Presumably, many of these potential difficulties could be mitigated if the two haplotypes at a given genetic locus could be identified confidently for each individual. Thus, the SNP-string method mitigates many of the potential problems discussed earlier. Indeed, as anticipated because both populations were largely of northern European origin, the frequency distribution of the different SNP-strings was almost identical in the two groups Table 3.
Consequently, there is little doubt that these SNP-strings so identified represent the actual haplotypes, which cover the entire kb segment and, consequently, this method should facilitate comparisons regarding the genetic make-up different human populations in specific genetic regions. Although the analysis presented here represents only two loci, the same pattern pertained to every locus screened preliminarily including MS-associated intergenic genomic regions.
Some of these alleles are either very rare or only present in non-European ethnic groups  ,  and might not be present in our sample. Others, however, likely, share the same tuple SNP-string. However, this will also probably decrease the number of unambiguous SNP-string identifications. Each of these changes could be either good or bad, depending on which effects predominate. Unquestionably, therefore, each of these variables will need to be studied systematically in order to determine the optimum number of SNPs and the optimum length of DNA to be included in the analysis.
In addition, each of the SNP-string lists here developed i.
- Contemporary Chinese Rural Reform.
- Get this edition;
- Extrapolation theory with applications, Nummers 438-440.
- Navigation menu.
Therefore, these lists and the estimated haplotype frequencies are independent of the order of data entry. Elahe Elahi for critical reading of this manuscript. References 1. Ronaghi, M. Pyrosequencing 2. Garcia, A. Ahmadian, A. Alderborn, A. Genome Res. Introduction 1. Until recently a major drawback of this method was that it was labor-intensive and without high-throughput instrumentation 4.

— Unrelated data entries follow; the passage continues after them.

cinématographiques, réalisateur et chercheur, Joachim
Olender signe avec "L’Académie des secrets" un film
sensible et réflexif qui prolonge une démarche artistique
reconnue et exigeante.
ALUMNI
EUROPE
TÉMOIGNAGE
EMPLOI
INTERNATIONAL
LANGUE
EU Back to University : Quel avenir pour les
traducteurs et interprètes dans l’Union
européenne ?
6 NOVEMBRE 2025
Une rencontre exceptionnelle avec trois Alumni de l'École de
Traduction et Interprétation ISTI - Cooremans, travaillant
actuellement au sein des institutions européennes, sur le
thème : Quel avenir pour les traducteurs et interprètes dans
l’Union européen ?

It is robust, rapid, inexpensive, and allows accurate measurement of allele frequencies in pools of DNA, facili- tating large-scale gene mapping. The allelic specificity of the PCR amplification is conferred by placing the 3' end of one the primers directly over and matching one or the other of the variant nucleotides see Fig. Ideally, only completely matched primers are extended and only the matching allele is amplified. To delay this amplification as much Germer and Higuchi as possible, we have used the Stoffel fragment of Taq DNA poly- merase 5,8 , which has been shown to enhance discrimination of 3' primer-template mismatches 9.

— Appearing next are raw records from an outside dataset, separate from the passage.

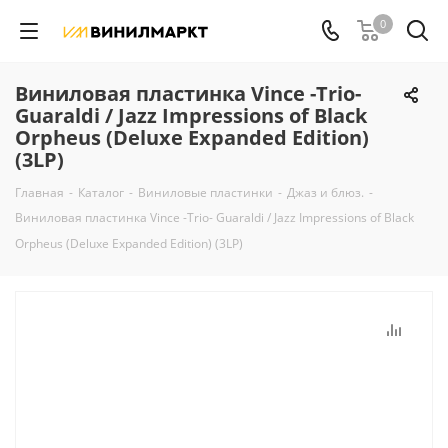
0
Виниловая пластинка Vince -Trio-
Guaraldi / Jazz Impressions of Black
Orpheus (Deluxe Expanded Edition)
(3LP)
Главная
-
Каталог
-
Виниловые пластинки
-
Джаз и блюз.
-
Виниловая пластинка Vince -Trio- Guaraldi / Jazz Impressions of Black
Orpheus (Deluxe Expanded Edition) (3LP)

Recently we have further derived a new variant, CEA2 11 , of the Stoffel fragment polymerase. This has helped us develop hundreds of genotyping Fig. Allele-specific PCR. B A sample to be genotyped is divided among two PCRs. One PCR contains one of the two allele-specific primers and the other contains the other allele- specific primer. Both contain the common primer. DNA amplification between an allele-specific primer and the common primer will not occur or be greatly delayed if the primer is mismatched to the template.
Allele-specific PCR monitored in real-time.